Paragraph 10 reads: "Before the trial, Jones' attorney asked Judge Julius Rousseau of Wilkes Superior Court to appoint a psychiatric expert to evaluate Jones. He presented evidence Jones had been treated for depression, hypertension and suicidal tendencies by a doctor in Richmond, in the months just before the killing and the doctor had prescribed Prozac and other medications. "



FLORIDA/METRO
Former WUSF disc jockey receives new murder trial
DAVID RICE
of The Winston-Salem Journal
483 words
9 November 1996
The Tampa Tribune
FINAL
7
English
(Copyright 1996)

SUMMARY: A former Tampa disc jockey who was convicted of shooting his estranged wife in a jealous rage is granted a new trial.

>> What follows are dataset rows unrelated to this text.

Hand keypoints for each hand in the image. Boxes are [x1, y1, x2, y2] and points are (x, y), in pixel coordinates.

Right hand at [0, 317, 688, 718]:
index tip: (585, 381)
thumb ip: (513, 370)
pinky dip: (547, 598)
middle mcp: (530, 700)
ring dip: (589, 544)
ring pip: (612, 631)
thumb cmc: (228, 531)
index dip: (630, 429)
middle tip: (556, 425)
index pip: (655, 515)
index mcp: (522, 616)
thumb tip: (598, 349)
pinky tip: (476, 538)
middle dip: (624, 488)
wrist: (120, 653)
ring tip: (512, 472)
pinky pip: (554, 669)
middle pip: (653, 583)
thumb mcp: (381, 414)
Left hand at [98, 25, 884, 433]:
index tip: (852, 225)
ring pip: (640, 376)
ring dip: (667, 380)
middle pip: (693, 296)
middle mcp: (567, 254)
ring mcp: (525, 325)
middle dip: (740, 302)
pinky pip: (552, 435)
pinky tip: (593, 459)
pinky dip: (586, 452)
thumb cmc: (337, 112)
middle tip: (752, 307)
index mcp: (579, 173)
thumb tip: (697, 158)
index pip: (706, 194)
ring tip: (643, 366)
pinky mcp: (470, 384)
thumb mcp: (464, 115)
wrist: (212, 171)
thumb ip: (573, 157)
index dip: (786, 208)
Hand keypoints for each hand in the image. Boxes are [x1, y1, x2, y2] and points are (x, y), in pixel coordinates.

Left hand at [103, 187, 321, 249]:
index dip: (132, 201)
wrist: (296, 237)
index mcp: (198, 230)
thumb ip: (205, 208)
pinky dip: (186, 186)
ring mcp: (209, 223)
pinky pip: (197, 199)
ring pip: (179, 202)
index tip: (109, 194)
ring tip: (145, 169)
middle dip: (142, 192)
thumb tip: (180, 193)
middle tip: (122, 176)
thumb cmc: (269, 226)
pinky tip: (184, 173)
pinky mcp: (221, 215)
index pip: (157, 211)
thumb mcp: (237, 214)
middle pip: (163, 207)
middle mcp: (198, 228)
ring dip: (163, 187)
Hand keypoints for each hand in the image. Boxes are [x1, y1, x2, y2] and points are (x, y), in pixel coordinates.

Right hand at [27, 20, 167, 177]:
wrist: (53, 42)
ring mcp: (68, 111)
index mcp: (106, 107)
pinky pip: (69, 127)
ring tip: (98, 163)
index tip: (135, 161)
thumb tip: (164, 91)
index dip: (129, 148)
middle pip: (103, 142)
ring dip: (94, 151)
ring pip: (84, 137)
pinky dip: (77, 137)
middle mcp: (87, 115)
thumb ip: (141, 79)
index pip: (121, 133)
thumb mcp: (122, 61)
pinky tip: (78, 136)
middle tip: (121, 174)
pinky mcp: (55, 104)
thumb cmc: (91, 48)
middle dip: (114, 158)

RALEIGH, N.C. - The North Carolina Supreme Court has ordered a new trial for a former Tampa disc jockey convicted of murdering his estranged wife as she arrived for work in July 1994.

The court ruled a judge should have appointed a psychiatric expert to help prepare Ben Jones' defense.

Jones, a DJ from 1986 to 1990 for WUSF-FM, known as Concert 90, was convicted in August 1995 of first-degree murder in the July 23, 1994, death of his wife, Lisa Jane Jones, 33. He was sentenced to life in prison.

WUSF officials fired him after learning he lied about his educational background on his resume.

The court ruled Jones, 50, is entitled to a new trial because the judge denied his request for a psychiatric expert to help prepare his defense.

Jones testified he shot his wife in a jealous rage. She had developed a relationship with a man she had worked with at a Kmart in Richmond, Va., where the Joneses had lived. Lisa Jones had only recently moved to Wilkesboro when she was killed.

Witnesses said they saw Ben Jones drag his wife out of her car as she arrived for work at a Kmart in Wilkesboro, N.C., and then shot her fives times in the head.

He was arrested six months later in Calhoun, Ga.

Before the trial, Jones' attorney asked Judge Julius Rousseau of Wilkes Superior Court to appoint a psychiatric expert to evaluate Jones. He presented evidence Jones had been treated for depression, hypertension and suicidal tendencies by a doctor in Richmond, in the months just before the killing and the doctor had prescribed Prozac and other medications.

Jones' attorney said a psychiatric evaluation was crucial to his client's defense because the case would revolve around the questions of premeditation and deliberation.

Rousseau denied that request. The North Carolina Supreme Court ruled that he shouldn't have.

The opinion by Associate Justice Willis Whichard cited a 1985 ruling by the U.S. Supreme Court. Any time sanity at the time of an offense is to be a significant issue in a trial, the federal court ruled, the state must assure a defendant has access to a competent psychiatrist for an examination and help with preparing a defense.

"Defendant's mental state at the time of the murder was the only triable issue of fact in this case," Whichard wrote. "He was entitled to present information on this issue to the jury in an intelligible manner so as to assist it in making an informed and sensible determination."

The court ordered a new trial and said that the judge must appoint a psychiatric expert.